«La vita e la morte che si intrecciano panteisticamente nel cerchio vitale della natura. Il senso olistico dell’umanità, in cui uomini e animali si confondono in un unico moto perpetuo. Il valore di una scrittura che abbraccia tutti i sensi, dolcemente truce, in cui la bellezza e l’orrore si confondono e fondono.
[…] Claudio Morandini scrive un racconto corposo, materiale, in cui il silenzio e i pensieri prendono consistenza materica, in cui le sensazioni diventano reali e tangibili.
Un romanzo introspettivo, in cui il senso del macabro si collega alla migliore tradizione gotica. Adelmo Farandola è un nuovo mostro di Frankestein, che destinato (anche se per suo volere) alla solitudine, ne paga tutte le conseguenze più estreme: dalla durezza delle condizioni di sopravvivenza alla fame, fino a giungere alla perdita della memoria e alla pazzia. Quello che emerge dalla scrittura tersa e nitida di Morandini è un senso pieno della natura, nella miriade disparata dei suoi aspetti, in cui la ferocia e la dolcezza, la brutalità e l’umanità perdono i loro contorni, per mescolarsi in un medesimo orizzonte.
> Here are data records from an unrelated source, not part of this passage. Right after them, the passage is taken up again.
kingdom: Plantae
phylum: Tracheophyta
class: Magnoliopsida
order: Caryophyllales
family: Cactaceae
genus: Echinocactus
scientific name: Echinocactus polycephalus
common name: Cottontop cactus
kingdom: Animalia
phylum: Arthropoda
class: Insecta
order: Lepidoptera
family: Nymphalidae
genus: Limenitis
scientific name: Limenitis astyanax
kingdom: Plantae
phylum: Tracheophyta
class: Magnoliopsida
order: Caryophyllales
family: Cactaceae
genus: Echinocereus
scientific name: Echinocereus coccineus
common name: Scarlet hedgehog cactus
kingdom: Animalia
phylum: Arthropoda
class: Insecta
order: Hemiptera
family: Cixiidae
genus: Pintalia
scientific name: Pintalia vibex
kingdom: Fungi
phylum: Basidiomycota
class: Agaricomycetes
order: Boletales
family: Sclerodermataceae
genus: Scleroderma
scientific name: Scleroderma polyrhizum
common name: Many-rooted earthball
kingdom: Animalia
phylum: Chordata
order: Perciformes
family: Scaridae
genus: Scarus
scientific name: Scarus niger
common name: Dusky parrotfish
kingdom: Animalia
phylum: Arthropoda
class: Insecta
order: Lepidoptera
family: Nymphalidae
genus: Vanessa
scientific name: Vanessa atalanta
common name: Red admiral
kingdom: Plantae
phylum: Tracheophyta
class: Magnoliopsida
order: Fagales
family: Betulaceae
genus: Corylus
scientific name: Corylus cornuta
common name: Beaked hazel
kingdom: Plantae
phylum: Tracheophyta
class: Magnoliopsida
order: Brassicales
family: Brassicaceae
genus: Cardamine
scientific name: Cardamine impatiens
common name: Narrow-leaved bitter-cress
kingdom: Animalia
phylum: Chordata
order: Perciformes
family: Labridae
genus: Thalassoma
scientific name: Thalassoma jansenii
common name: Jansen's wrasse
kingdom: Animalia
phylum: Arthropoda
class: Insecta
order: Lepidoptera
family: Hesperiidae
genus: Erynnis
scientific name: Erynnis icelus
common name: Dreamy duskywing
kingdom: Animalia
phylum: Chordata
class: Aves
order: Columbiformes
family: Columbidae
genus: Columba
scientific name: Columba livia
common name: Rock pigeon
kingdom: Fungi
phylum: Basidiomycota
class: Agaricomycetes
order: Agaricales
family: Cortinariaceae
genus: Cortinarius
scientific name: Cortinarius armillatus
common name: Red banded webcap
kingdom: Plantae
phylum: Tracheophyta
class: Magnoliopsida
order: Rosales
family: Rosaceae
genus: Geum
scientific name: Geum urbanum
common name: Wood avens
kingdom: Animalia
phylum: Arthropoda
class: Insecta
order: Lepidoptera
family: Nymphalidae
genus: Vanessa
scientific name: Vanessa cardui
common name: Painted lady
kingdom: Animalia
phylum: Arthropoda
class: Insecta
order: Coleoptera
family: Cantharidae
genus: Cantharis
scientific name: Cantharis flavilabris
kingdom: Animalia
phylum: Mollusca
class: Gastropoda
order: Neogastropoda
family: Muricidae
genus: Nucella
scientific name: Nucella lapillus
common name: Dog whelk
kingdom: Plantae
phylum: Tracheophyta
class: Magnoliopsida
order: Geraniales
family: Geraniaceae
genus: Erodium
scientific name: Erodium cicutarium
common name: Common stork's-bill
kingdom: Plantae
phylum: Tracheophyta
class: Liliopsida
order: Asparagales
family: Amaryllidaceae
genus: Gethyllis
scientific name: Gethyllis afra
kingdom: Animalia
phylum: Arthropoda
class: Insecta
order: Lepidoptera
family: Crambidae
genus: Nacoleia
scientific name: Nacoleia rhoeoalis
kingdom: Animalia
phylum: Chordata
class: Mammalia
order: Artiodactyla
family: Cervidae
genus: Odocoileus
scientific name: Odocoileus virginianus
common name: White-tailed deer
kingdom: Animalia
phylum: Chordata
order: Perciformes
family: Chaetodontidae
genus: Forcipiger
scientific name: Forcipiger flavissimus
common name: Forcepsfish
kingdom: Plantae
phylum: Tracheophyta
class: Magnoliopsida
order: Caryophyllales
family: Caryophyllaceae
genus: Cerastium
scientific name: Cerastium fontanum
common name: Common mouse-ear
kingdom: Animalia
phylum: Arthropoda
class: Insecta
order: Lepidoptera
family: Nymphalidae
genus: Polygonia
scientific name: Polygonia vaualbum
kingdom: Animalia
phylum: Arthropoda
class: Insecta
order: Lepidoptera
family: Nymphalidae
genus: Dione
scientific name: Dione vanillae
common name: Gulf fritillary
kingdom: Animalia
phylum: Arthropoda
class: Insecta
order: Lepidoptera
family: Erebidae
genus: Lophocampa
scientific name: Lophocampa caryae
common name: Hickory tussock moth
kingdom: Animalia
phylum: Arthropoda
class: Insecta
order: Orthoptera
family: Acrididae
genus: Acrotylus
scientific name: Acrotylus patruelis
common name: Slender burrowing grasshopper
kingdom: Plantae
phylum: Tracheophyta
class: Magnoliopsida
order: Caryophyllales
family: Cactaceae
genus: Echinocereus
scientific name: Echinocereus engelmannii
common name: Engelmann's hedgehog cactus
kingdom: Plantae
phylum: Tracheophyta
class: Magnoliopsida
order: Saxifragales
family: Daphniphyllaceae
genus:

Lontana e colpevole la civiltà, ma questo aspetto è appena accennato nel romanzo nel ronzio dei cavi elettrici a cui si allude come causa remota della pazzia di Adelmo. Anche la Storia, la vicenda tragica della guerra, rimane chiusa nella memoria di Adelmo, non dato oggettivo ma sentimentale e personale. Scelte felici a mio avviso, perché lasciano in sordina gli aspetti prettamente umani, perché sia la natura con la forza dirompente che le è propria a prendere il sopravvento.
Neve, cane, piede di Claudio Morandini parla alla parte più oscura di noi, in cui l’umano si perde nel naturale, nell’istintivo e nell’intuitivo, in un miscuglio suggestivo e riuscito degli elementi della favola (come gli animali parlanti e comunicativi) e del gotico, che spesso sconfina nell’horror, fino ad anelare alla letteratura eremitica e spiritualistica. Adelmo Farandola è la parte ancestrale e ferina di ognuno di noi, quella che rifiuta gli elementi civili dell’umanità, per collegarsi a quelli più primordiali e primitivi in cui l’uomo ha imparato il conforto di parlarsi da solo e di immaginare le voci delle bestie e delle cose pronte a rispondergli».